Investigating More Explainable and Partition-Free Compositionality Estimation for LLMs: A Rule-Generation Perspective

arXiv cs.AI / 5/1/2026

📰 NewsIdeas & Deep AnalysisModels & Research

Key Points

  • The paper argues that existing compositional generalization tests for evaluating LLM compositionality mainly measure outputs and thus provide limited explainability about what the model learned.
  • It highlights that current test-set construction often depends on dataset partitioning, which can introduce combination leakage when “unseen” combinations are still indirectly revealed.
  • The authors propose a rule-generation perspective where the LLM generates a program-like set of rules for dataset mapping, enabling complexity-theory-based compositionality estimates.
  • Experiments on a string-to-grid task using this framework reveal that different advanced LLMs exhibit distinct compositionality profiles, including multiple compositionality deficiencies.

Abstract

Compositional generalization tests are often used to estimate the compositionality of LLMs.
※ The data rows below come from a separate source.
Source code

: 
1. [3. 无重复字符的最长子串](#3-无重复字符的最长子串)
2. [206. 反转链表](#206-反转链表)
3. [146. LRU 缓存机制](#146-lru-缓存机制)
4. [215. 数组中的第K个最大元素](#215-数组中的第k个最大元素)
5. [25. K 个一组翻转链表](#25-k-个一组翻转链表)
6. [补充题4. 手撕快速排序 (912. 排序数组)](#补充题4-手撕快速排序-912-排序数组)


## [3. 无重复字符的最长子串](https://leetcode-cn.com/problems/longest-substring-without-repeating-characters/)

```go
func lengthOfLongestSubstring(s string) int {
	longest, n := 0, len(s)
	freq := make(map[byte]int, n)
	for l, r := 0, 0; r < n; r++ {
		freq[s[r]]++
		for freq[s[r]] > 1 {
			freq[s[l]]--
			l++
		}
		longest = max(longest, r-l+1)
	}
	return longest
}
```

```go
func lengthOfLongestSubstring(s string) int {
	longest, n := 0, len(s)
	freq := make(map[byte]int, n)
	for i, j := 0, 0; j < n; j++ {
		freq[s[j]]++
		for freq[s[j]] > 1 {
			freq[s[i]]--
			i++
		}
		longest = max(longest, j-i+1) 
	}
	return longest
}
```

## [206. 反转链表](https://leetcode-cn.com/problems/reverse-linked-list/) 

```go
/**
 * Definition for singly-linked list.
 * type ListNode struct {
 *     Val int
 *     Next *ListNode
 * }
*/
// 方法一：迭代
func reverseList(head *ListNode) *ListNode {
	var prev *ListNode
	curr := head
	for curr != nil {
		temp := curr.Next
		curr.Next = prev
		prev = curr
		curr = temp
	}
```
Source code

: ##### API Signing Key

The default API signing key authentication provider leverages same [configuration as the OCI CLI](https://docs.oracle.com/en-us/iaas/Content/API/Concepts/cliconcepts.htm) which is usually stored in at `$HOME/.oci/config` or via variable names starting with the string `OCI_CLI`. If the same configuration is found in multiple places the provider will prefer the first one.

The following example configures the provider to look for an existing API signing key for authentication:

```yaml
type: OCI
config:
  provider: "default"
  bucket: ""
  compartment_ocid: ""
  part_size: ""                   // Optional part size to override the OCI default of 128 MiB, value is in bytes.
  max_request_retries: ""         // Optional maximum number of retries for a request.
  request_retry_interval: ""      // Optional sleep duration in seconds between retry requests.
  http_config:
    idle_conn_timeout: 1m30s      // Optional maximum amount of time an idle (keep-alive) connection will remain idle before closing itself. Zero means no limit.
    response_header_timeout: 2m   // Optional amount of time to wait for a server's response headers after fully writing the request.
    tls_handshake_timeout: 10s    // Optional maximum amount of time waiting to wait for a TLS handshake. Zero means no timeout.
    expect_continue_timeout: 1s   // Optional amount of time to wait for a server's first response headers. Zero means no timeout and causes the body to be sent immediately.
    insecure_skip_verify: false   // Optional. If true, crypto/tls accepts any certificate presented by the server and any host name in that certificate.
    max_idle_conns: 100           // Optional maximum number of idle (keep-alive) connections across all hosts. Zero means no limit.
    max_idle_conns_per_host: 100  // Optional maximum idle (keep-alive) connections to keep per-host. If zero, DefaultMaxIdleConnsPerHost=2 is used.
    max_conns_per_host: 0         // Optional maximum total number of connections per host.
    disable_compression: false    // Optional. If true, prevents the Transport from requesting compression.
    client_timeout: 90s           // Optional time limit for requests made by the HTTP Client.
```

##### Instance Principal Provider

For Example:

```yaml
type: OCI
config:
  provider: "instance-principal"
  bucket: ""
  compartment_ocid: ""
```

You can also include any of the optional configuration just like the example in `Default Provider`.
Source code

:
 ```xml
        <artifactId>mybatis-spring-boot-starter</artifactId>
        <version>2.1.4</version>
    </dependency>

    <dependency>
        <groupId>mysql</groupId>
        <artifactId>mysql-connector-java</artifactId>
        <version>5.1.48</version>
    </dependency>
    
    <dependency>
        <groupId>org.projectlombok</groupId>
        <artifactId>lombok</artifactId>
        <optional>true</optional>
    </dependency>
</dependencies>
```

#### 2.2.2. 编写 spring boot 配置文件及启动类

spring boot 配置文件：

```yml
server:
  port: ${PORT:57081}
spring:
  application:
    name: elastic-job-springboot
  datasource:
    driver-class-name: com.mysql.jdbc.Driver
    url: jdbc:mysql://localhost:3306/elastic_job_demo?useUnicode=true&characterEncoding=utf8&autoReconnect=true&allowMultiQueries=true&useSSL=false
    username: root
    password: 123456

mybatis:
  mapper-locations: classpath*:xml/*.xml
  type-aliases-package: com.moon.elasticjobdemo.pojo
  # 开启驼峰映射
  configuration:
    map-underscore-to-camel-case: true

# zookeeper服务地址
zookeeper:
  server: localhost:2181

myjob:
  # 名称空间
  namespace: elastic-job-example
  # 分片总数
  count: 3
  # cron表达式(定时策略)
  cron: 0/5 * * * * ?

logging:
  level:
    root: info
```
However, such tests have the following limitations: (1) they only focus on the output results without considering LLMs' understanding of sample compositionality, resulting in explainability defects; (2) they rely on dataset partition to form the test set with combinations unseen in the training set, suffering from combination leakage issues. In this work, we propose a novel rule-generation perspective for compositionality estimation for LLMs. It requires LLMs to generate a program as rules for dataset mapping and provides estimates of the compositionality of LLMs using complexity-based theory. The perspective addresses the limitations of compositional generalization tests and provides a new way to analyze the compositionality characterization of LLMs. We conduct experiments and analysis of existing advanced LLMs based on this perspective on a string-to-grid task, and find various compositionality characterizations and compositionality deficiencies exhibited by LLMs.